No matter their position, retired NFL players have statistically exhibited life expectancy rates similar to those in the early 20th Century. Linemen fall victim to diabetes and heart disease. Persistent brain trauma destroys the nervous systems of quarterbacks and receivers. At the current rates of death, running backs should be placed in a body bag upon their retirement. This will only get worse.
2. Like its de-facto farm league, the NCAA, the NFL is an tax-exempt organization.
If you attended an NFL game this year, it’s likely that you paid more in taxes than the NFL did. The NFL operates as a tax exemption 501(c)6, a baffling reality made doubly baffling by the fact that more than 70% of NFL stadiums are completely built with taxpayer dollars. Making matters worse, most owners lease these publicly-built stadiums for pennies on the dollar. The owner of last year’s Super Bowl Champion Seattle Seahawks, Paul Allen, leases the team’s stadium for $525,000 annually. Last year, he reported $200,000,000 in profit, on which he payed zero dollars in tax.
3. Richie Incognito is a hyper-repressed homosexual who was in gay-love with Jonathan Martin.
As is the case with other “traditionally masculine” institutions like the military and 4chan message boards, football creates a safe space for heterosexual males to express their unconscious homosexual yearnings in societally acceptable ways. (The homoerotic elements of football need not be enumerated here.) The example par excellence for this phenomenon was the bullying scandal involving Richie Incognito and Jonathan Martin. Like a schoolgirl with a crush, Incognito sent Martin upwards of 30 text messages a day, pressured Martin into going on vacation with him, and adopted furiously homophobic hate language when Martin refused. Incognito’s final text before Martin disconnected his number: “I miss us.”
4. The sub-concussion epidemic is the real concussion epidemic.
Though Wes Welker’s 18 documented concussions are certainly disheartening, the 50,000 sub-concussions he has received over the course of his career will prove far more damaging to his longterm health. Having examined the brains of over 50 football players, neuroscientists now believe that sub-concussions, unfelt traumatic injuries to the brain, are driving the increased rates of dementia, depression, and suicide in NFL players. This will only get worse.
5. ALL OF THESE QUESTIONS
“What is the relationship between our nation’s racial history and our lust for football? What does it mean that football fever tends to run so hot in those states where slavery was legal and Jim Crow died hardest? What does it mean that millions of white fans cheer wildly for African-American men in the context of a football game when, if they encountered these same men on a darkened street, they might very well reach nervously for their cell phones? Is football a way of containing African-American rage? Is this why any African-American athlete who speaks too brashly or associates with friends from the old neighborhood has “character issues”? Does it relieve the racial guilt of white Americans to lavish so much money and adulation on a few African-American men? Is it an oblique form of financial restitution?

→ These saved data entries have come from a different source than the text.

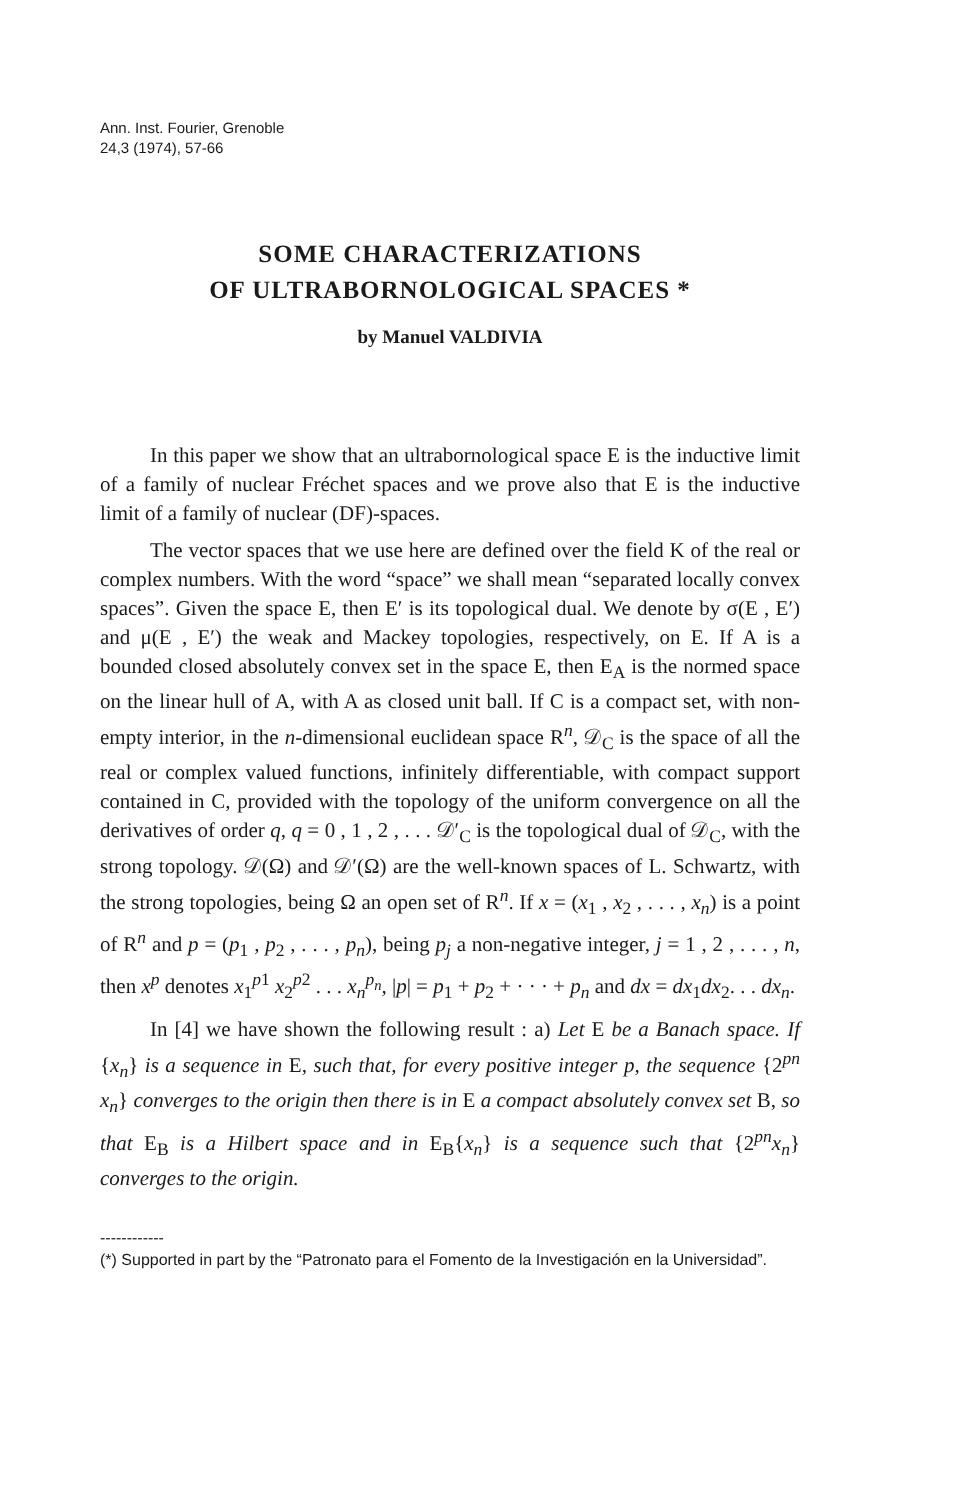Ann. Inst. Fourier, Grenoble
24,3 (1974), 57-66
SOME CHARACTERIZATIONS
OF ULTRABORNOLOGICAL SPACES *
by Manuel VALDIVIA
In this paper we show that an ultrabornological space E is the inductive limit of a family of nuclear Fréchet spaces and we prove also that E is the inductive limit of a family of nuclear (DF)-spaces.
The vector spaces that we use here are defined over the field K of the real or complex numbers. With the word “space” we shall mean “separated locally convex spaces”. Given the space E, then E′ is its topological dual. We denote by σ(E , E′) and μ(E , E′) the weak and Mackey topologies, respectively, on E. If A is a bounded closed absolutely convex set in the space E, then E<sub>A</sub> is the normed space on the linear hull of A, with A as closed unit ball. If C is a compact set, with non-empty interior, in the n-dimensional euclidean space R<sup>n</sup>, 𝒟<sub>C</sub> is the space of all the real or complex valued functions, infinitely differentiable, with compact support contained in C, provided with the topology of the uniform convergence on all the derivatives of order q, q = 0 , 1 , 2 , . . . 𝒟′<sub>C</sub> is the topological dual of 𝒟<sub>C</sub>, with the strong topology. 𝒟(Ω) and 𝒟′(Ω) are the well-known spaces of L. Schwartz, with the strong topologies, being Ω an open set of R<sup>n</sup>. If x = (x<sub>1</sub> , x<sub>2</sub> , . . . , x<sub>n</sub>) is a point of R<sup>n</sup> and p = (p<sub>1</sub> , p<sub>2</sub> , . . . , p<sub>n</sub>), being p<sub>j</sub> a non-negative integer, j = 1 , 2 , . . . , n, then x<sup>p</sup> denotes x<sub>1</sub><sup>p1</sup> x<sub>2</sub><sup>p2</sup> . . . x<sub>n</sub><sup>p<sub>n</sub></sup>, |p| = p<sub>1</sub> + p<sub>2</sub> + · · · + p<sub>n</sub> and dx = dx<sub>1</sub>dx<sub>2</sub>. . . dx<sub>n</sub>.
In [4] we have shown the following result : a) Let E be a Banach space. If {x<sub>n</sub>} is a sequence in E, such that, for every positive integer p, the sequence {2<sup>pn</sup> x<sub>n</sub>} converges to the origin then there is in E a compact absolutely convex set B, so that E<sub>B</sub> is a Hilbert space and in E<sub>B</sub>{x<sub>n</sub>} is a sequence such that {2<sup>pn</sup>x<sub>n</sub>} converges to the origin.
------------
(*) Supported in part by the “Patronato para el Fomento de la Investigación en la Universidad”.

“And what does it mean that we give so much scrutiny to their bodies? That we think nothing of calling them “studs” and “beasts” and “specimens”? Are we turning them into fetish objects? Can anyone really watch the NFL Combine–in which young, mostly African-American men are made to run and jump and lift weights for the benefit of mostly old white coaches–and not see the visual echoes of the slave auction?”
P.S. The NFL helped the U.S. military kill Pat Tillman. Go Dolphins!